The concept of persuasive marketing

It hasn’t been a secret for some time now, that marketers use principles of psychology when seeking ways to connect with audiences. It’s always felt a bit shameful or nefarious to think about this, but really, any effort to connect with someone needs to be rooted in sound principles of human need and connection.

While using this to sell something can be effective, when it comes to our work – helping clients connect with the hearts and minds of humans on issues of public interest – it’s a non-negotiable. We need to understand what makes people tick, and how that lines up (or doesn’t) with our clients’ objectives if we’re to do our work.
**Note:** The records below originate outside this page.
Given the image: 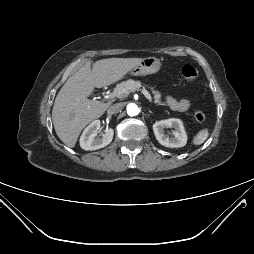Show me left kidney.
<instances>
[{
	"instance_id": "5707ae66",
	"label": "left kidney",
	"mask_w": 254,
	"mask_h": 254,
	"mask_svg": "<svg viewBox=\"0 0 254 254\" xmlns=\"http://www.w3.org/2000/svg\"><path fill=\"white\" fill-rule=\"evenodd\" d=\"M164 128H174L171 135H166ZM153 131L158 142L169 148L183 147L187 143V135L180 119L170 118L153 124Z\"/></svg>"
}]
</instances>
What we’ve learned, through years of research and application, is that to really capture the hearts and minds of the human beings in our community, and build the constituencies that our clients need, our job is to dig down to find the common ground. It’s not about pitting audiences against each other, but working to help find the shared spaces.

The model

When it comes to moving the needle on issues of public interest, there’s a lot of research out there that should guide one’s approach to any given audience – so much that it can feel like a daunting task just to pick a strategy.  Our ongoing exploration of all that research has helped us build an internal working theory of change and how to move people’s hearts and minds on social issues. It’s not perfect – nothing of this nature is, because humans are all unique and weird in their own way – but we’ve used it to change the public narrative on all kinds of issues in our community for an array of clients.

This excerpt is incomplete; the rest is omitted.